All this adds to the stress on engineers. Each bit of work thrown away because a designer wanted to 'iterate on it' rather than specify it in more detail is time not available to hit these milestones. A related issue (which I want to talk about more in future) is where designers or project managers trickle out features to engineers sequentially over time. What the designer might gain from leaving the subsequent specifications to a later date is often more than lost on the engineering side as key systems have to be reworked to accommodate the new requirement, which often could have been done properly from the start in less time.

The last problem I want to mention is that games are relatively complex systems, even ignoring the software engineering aspect. It's rarely easy to reduce the scope of a game without there being significant knock-on effects. Imagine a crafting system where players create their own items. Disabling that is only the start of the process, because any other system that assumed players had access to crafted items will now need re-assessing - will players get those items elsewhere? Do we need to add more merchants into the game? Do defeated enemies need to drop more loot? Does the inventory management need change now that there are fewer items to consider? It's rarely as simple as merely dropping a few features to hit a launch date.

What should we do?

Would I agree with those who say we should abandon agile development entirely? Probably not, although the Agile term carries both too much baggage and too little clarity, so it is essentially meaningless now. Still, much of the philosophy is common sense and has clear benefits, and some degree of agility is beneficial.

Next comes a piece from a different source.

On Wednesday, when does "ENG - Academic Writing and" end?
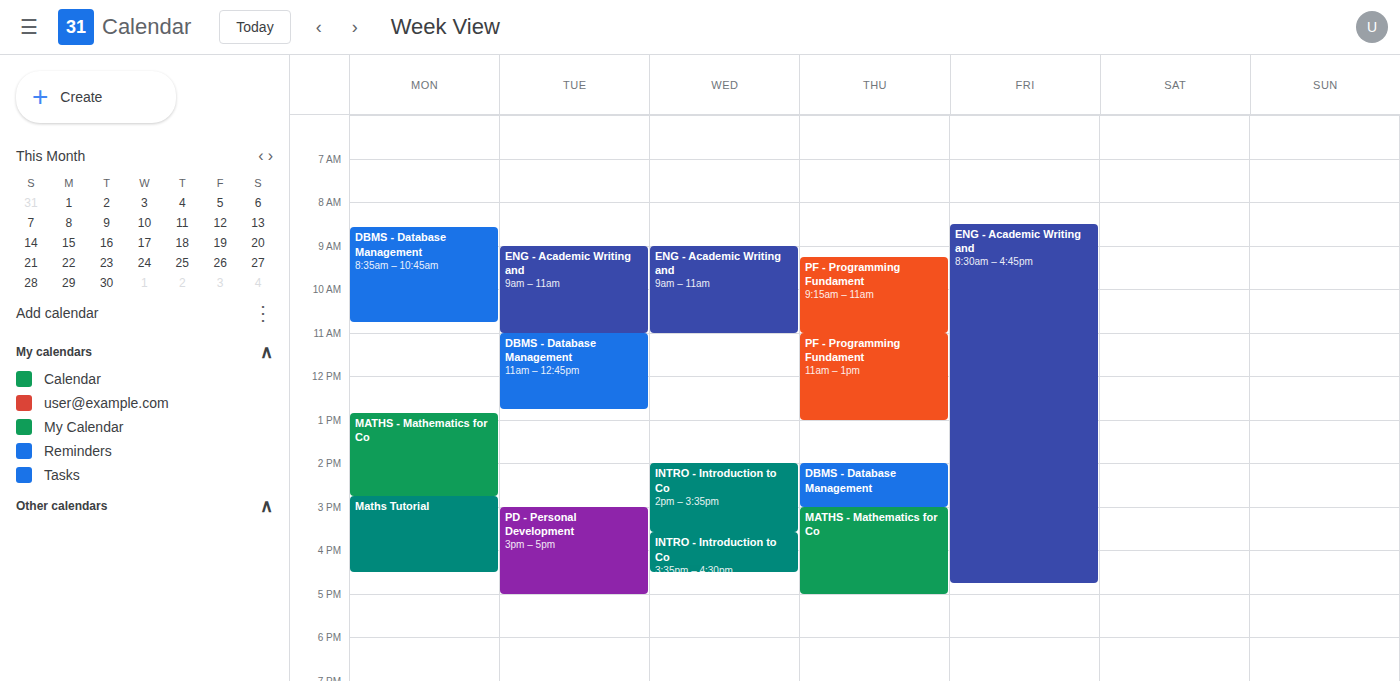
11:00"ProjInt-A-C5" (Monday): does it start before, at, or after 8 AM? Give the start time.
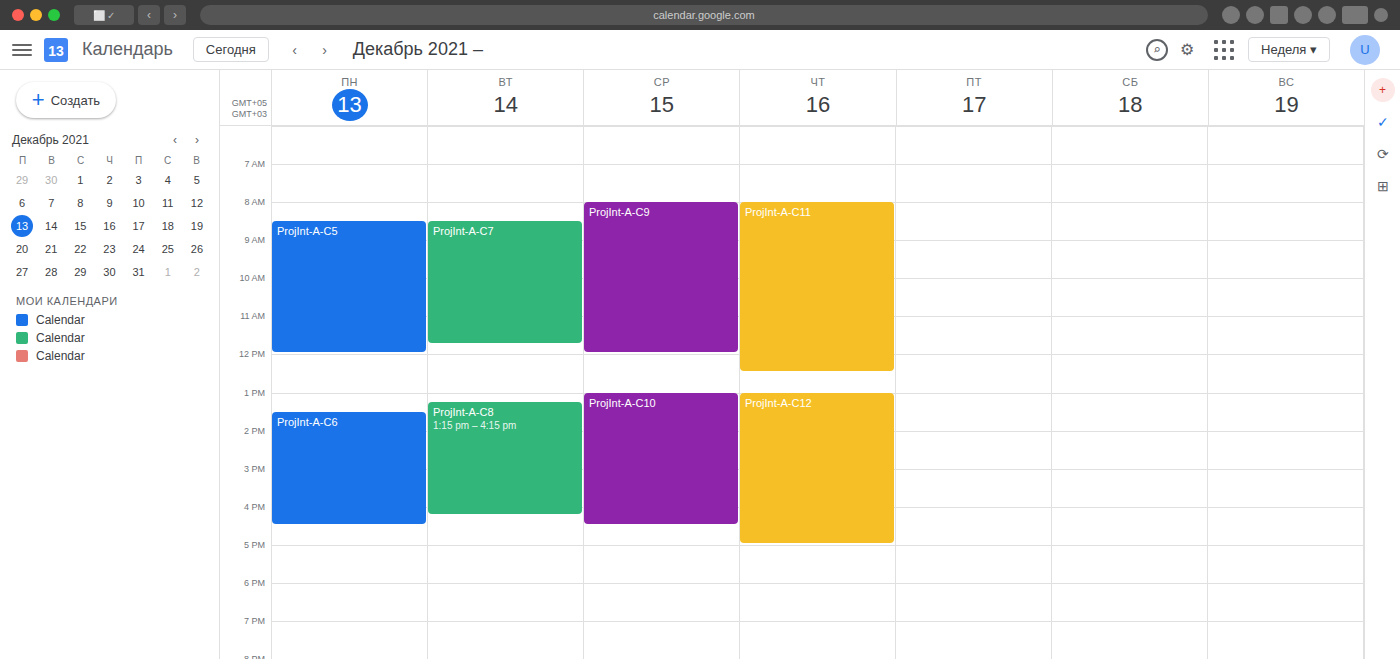
8:30 AM -- after 8 AM, 30 minutes below the 8 AM line.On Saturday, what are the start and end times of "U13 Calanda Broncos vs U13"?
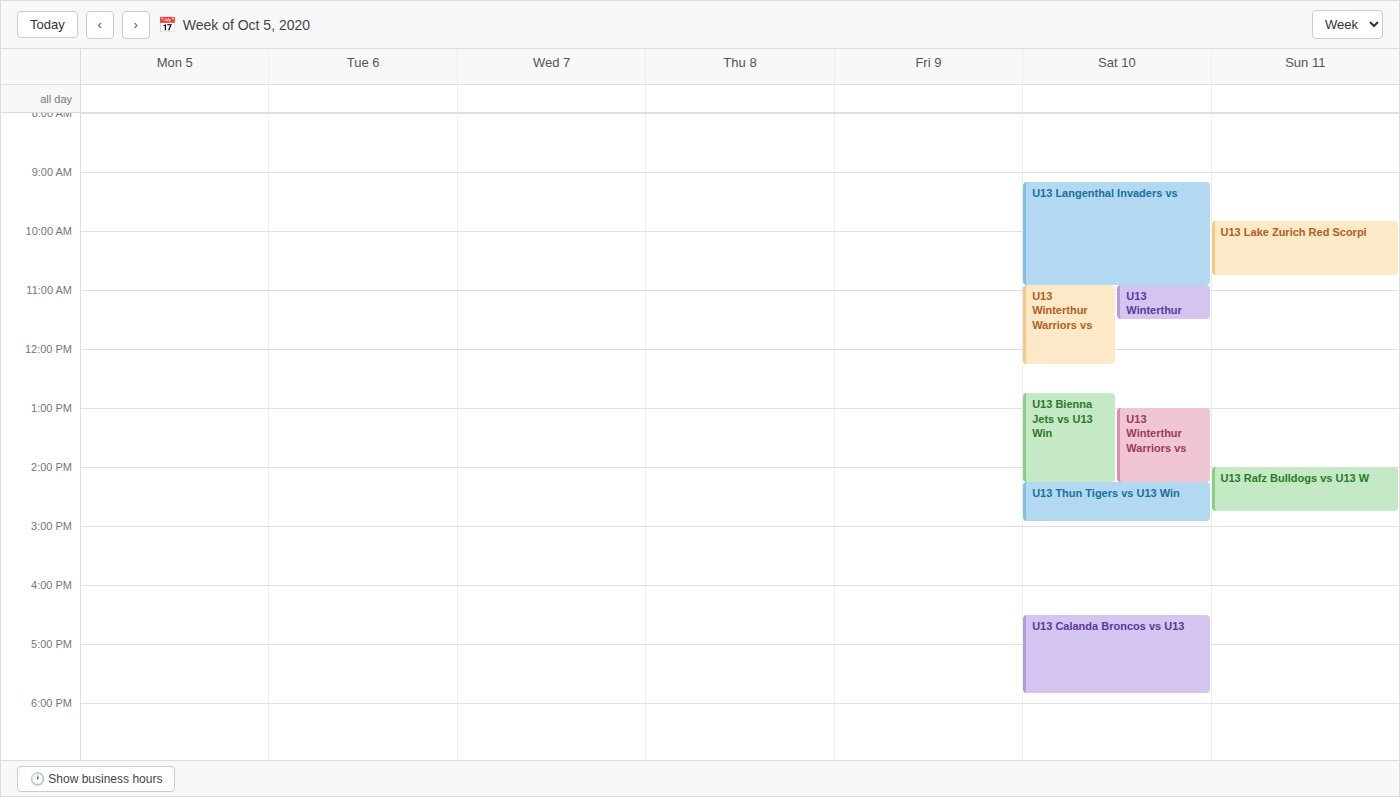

So, my specific recommendations are:

1) We need to be less pessimistic about what can be effectively planned in advance. We don't need 'Big Design Up Front' or hundred-page documents before development starts. But we should be front-loading much more product design, doing more work on (digital) paper first, and when we do hand things off to engineers, do it with clear specifications from designers rather than an expectation that the work will be re-done based on feedback later. Less 'Find the Fun', and more 'Design The Fun'.

2) We need to rein in the heavy-handed project management aspects that crept into Agile development that obstruct developers, and get back to the original promise of a 'light touch' that allows engineers to be more effective. Replace the micro-management of tasks with clearer instructions to engineers and sufficient information for them to be able to carry them out well. (In return developers probably have to get better at estimating task durations, but that's for another day.) A good project manager or producer is worth their weight in gold, but that gold is too easily spent on admin and bureaucracy to 'manage upwards' while impeding actual work.

3) The games industry needs to refocus the design discipline on game system development and the production of good feature specifications. This might need more support from both academia and industry veterans to ensure that we have the effective tools and vocabulary for this, since few of the theories or concepts discussed in the past appear to have gained traction.

Conclusion

Game software development has some unique constraints that other software development often lacks - but it also employs designers who, if effective, can not just improve the product but significantly aid in planning the project. As such, Agile development - at least in the form that it usually ends up taking - is not ideal for games, and an approach that borrows from more traditional "plan-first" methods is likely to be better, especially if the industry learns to play to its strengths.